Tag Archives: Arizona Law SB 1070

Museum Songspiel: The Netherlands 20XX

Sadly, this seems like an appropriate time to post this video…

Museum Songspiel: The Netherlands 20XX

A film by Chto Delat, 2011

This video film, whose narrative takes place against the background of Dutch politics in the year 20XX, tells the story of a group of illegal immigrants who try to evade deportation by the national authorities and seek refuge in a museum. The work is a co-production of the Van Abbemuseum, SMART Project Space and Chto Delat.

Distribution and inquiries: SMART Project Space, Amsterdam

In memory of Zoya Sitnikova, the mother of Olga Egorova

Produced by:  Tsaplya (Olga Egorova), Dmitry Vilensky, Gluklya (Natalia Pershina) and Nina Gasteva

Directed by: Tsaplya (Olga Egorova)

Screenplay: Tsaplya (Olga Egorova), Dmitry Vilensky

Music: Mikhail Krutik

Choreography: Nina Gasteva

Director of Photography: Artyom Ignatov

Set: Dmitry Vilensky

Concept costumes and props: Gluklya (Natalia Pershina)

With support from Van Abbemuseum, SMART Circle Trust, and SKOR.

_____

What Are Deportees Doing in a Museum?

 Chto Delat’s Museum Songspiel: The Netherlands 20XX is a scary film, not least because it coldly and blithely illustrates how the current democracies (whether “social,” “liberal” or “sovereign”) disappear the undesirables in their midst, the refugees/asylum seekers, illegal immigrants, and “lawbreakers.” In this sense, the film – despite its flimsy gesture toward a dystopian future as its setting (“20XX,” “European National League,” “euthanasia” experiments carried out by scientists, etc.) – is not science fiction. It is firmly situated in the present: this happens nearly everywhere almost every day, however much we would rather not know about it. (And the scary part, as the film shows, is how conveniently we forget that we do know.) What makes it “science fiction,” however, is not these stock elements from a threadbare genre, but its resort to a wholly fantastical plot premise: the deportees seek to claim asylum, of all places, in a contemporary art museum. What are the deportees doing in a museum?

## SOURCE EXCERPT
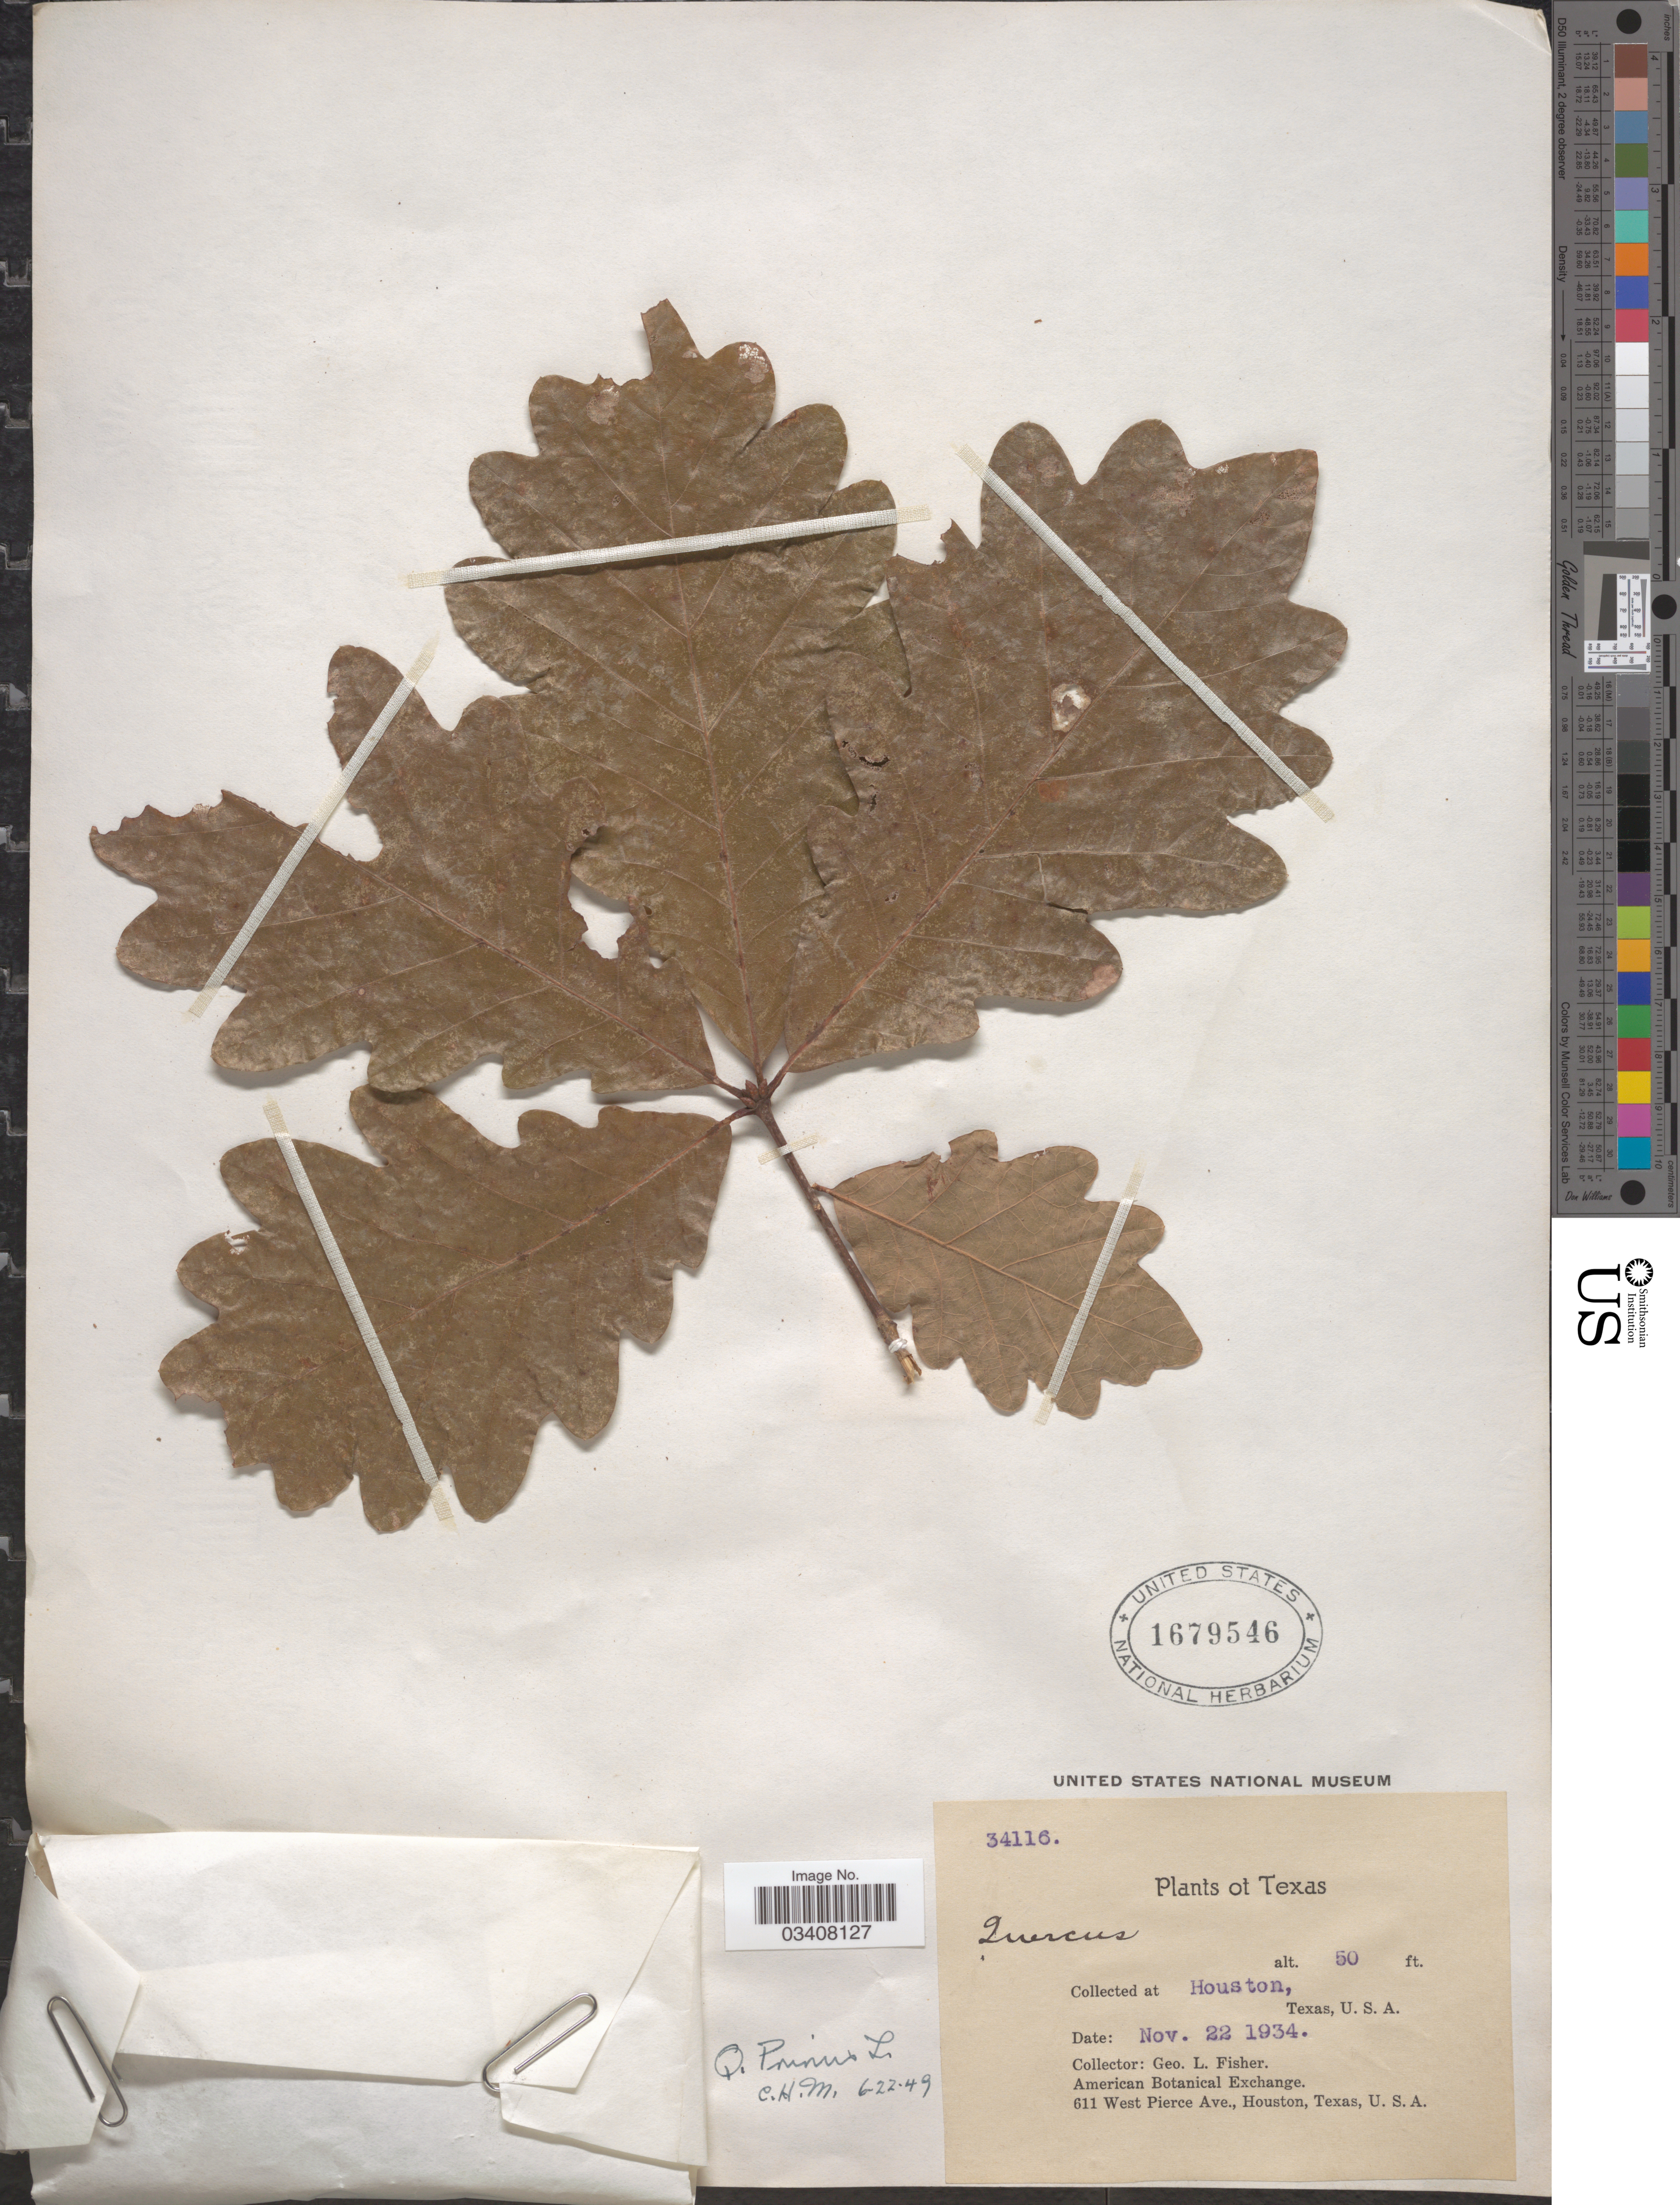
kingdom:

## WRITTEN PROBLEM 1
List every person credited under "Produced by" on the Museum Songspiel page.
## WRITTEN PROBLEM 2
On the Museum Songspiel page, where do the illegal immigrants in the film seek refuge from deportation?
The material has no role in this work.

## PROBLEM SOLUTION 1
Tsaplya (Olga Egorova), Dmitry Vilensky, Gluklya (Natalia Pershina), Nina Gasteva

## PROBLEM SOLUTION 2
In a museum.